Headline
CVE-2023-6671: Cross-Site Request Forgery on OPEN JOURNAL SYSTEMS
A vulnerability has been discovered on OJS, that consists in a CSRF (Cross-Site Request Forgery) attack that forces an end user to execute unwanted actions on a web application in which they’re currently authenticated.
Affected Resources
OPEN JOURNAL SYSTEMS, version 3.3.0.13.
Description
INCIBE has coordinated the publication of a vulnerability affecting OJS (OPEN JOURNAL SYSTEMS), an open source solution for the management and publication of online academic journals, in its version 3.3.0.13, which has been discovered by David Cámara Galindo, from Telefónica Tech.

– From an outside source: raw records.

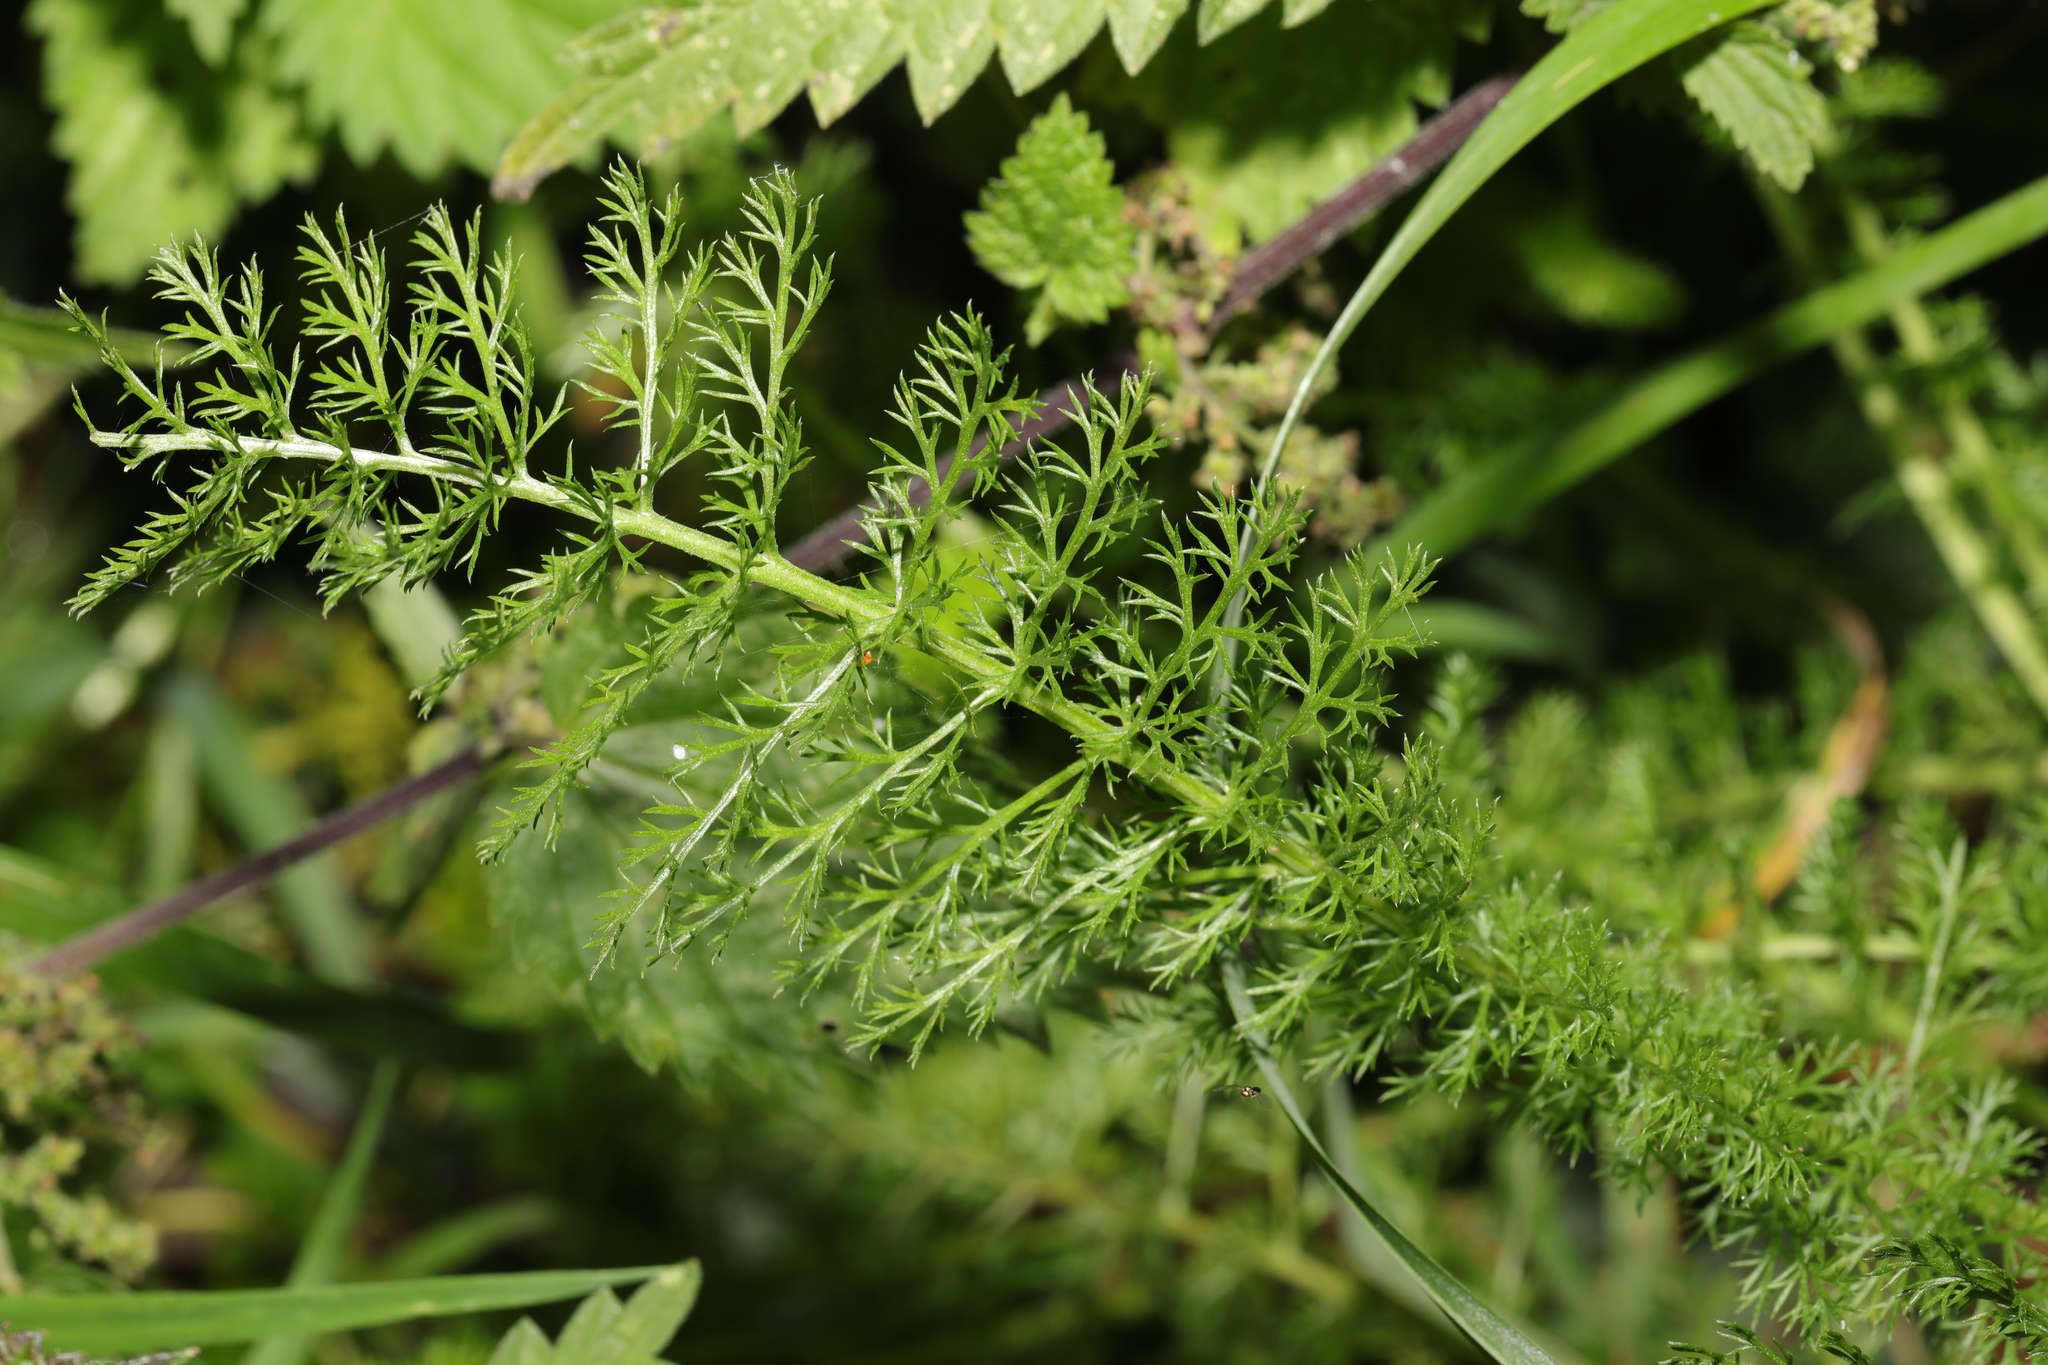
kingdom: Plantae
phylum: Tracheophyta
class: Magnoliopsida
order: Asterales
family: Asteraceae
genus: Achillea
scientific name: Achillea millefolium
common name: Yarrow
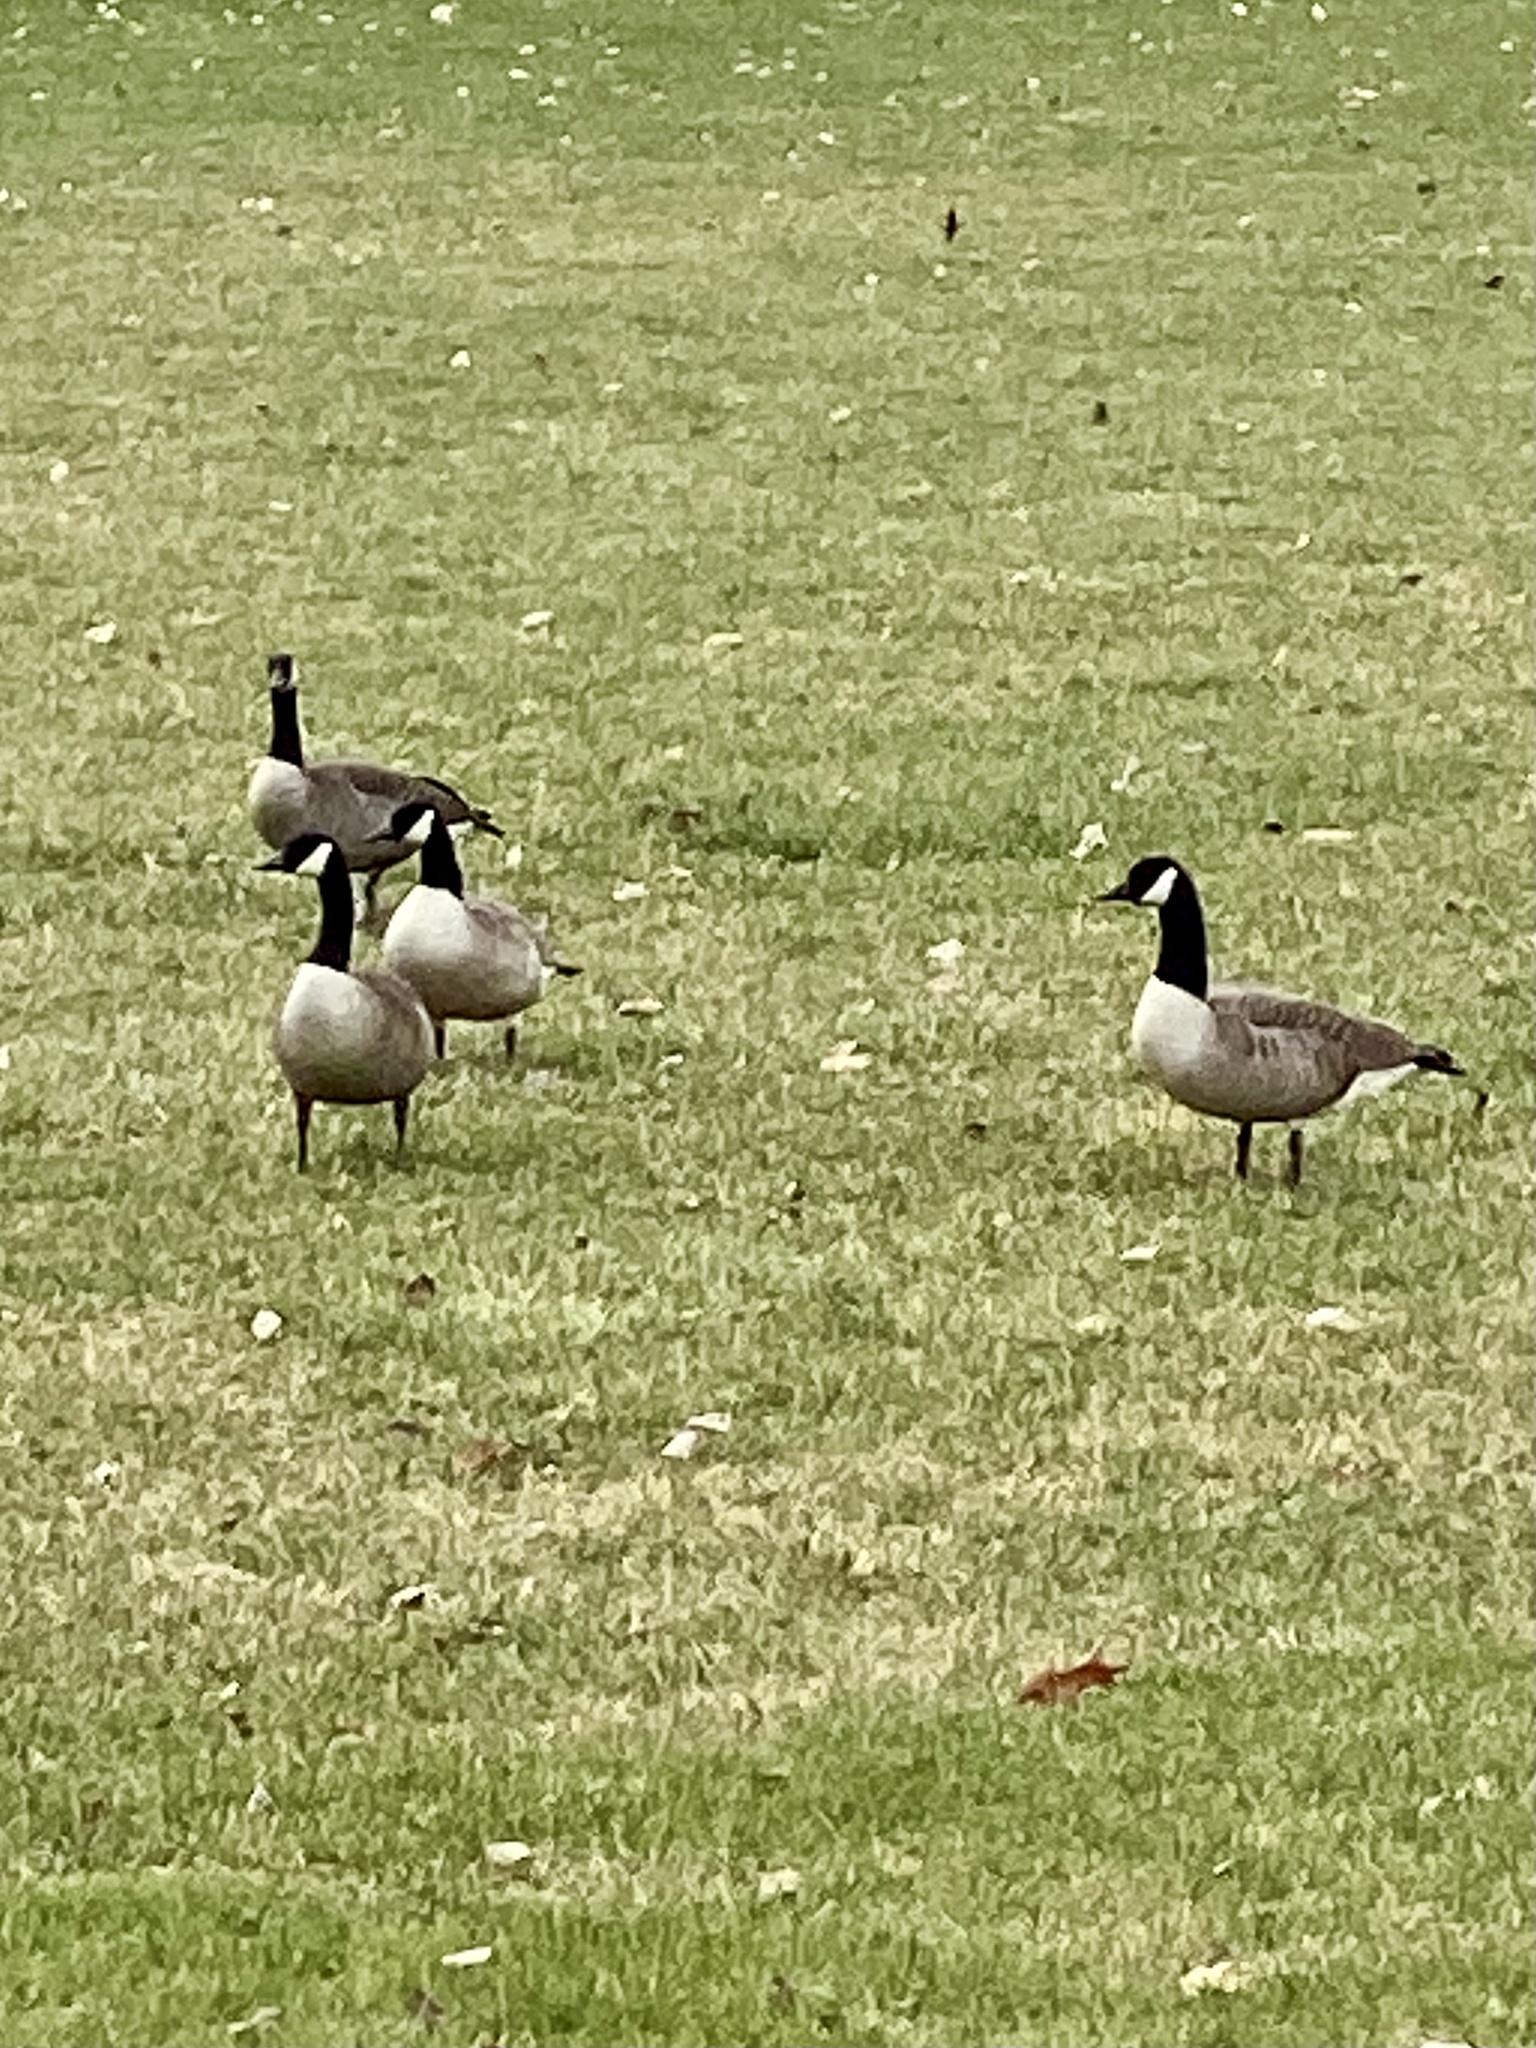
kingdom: Animalia
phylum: Chordata
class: Aves
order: Anseriformes
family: Anatidae
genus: Branta
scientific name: Branta canadensis
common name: Canada goose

This vulnerability has been assigned the following code, CVSS v3.1 base score, CVSS vector and vulnerability type CWE:
- CVE-2023-6671: CVSS v3.1: 6.3 | CVSS: AV:N/AC:L/PR:N/UI:R/S:U/C:L/I:L/A:L | CWE-352.
Solution
There is no reported solution at this time.
Detail
- CVE-2023-6671: a vulnerability has been discovered on OJS, that consists in a CSRF (Cross-Site Request Forgery) attack that forces an end user to execute unwanted actions on a web application in which they’re currently authenticated.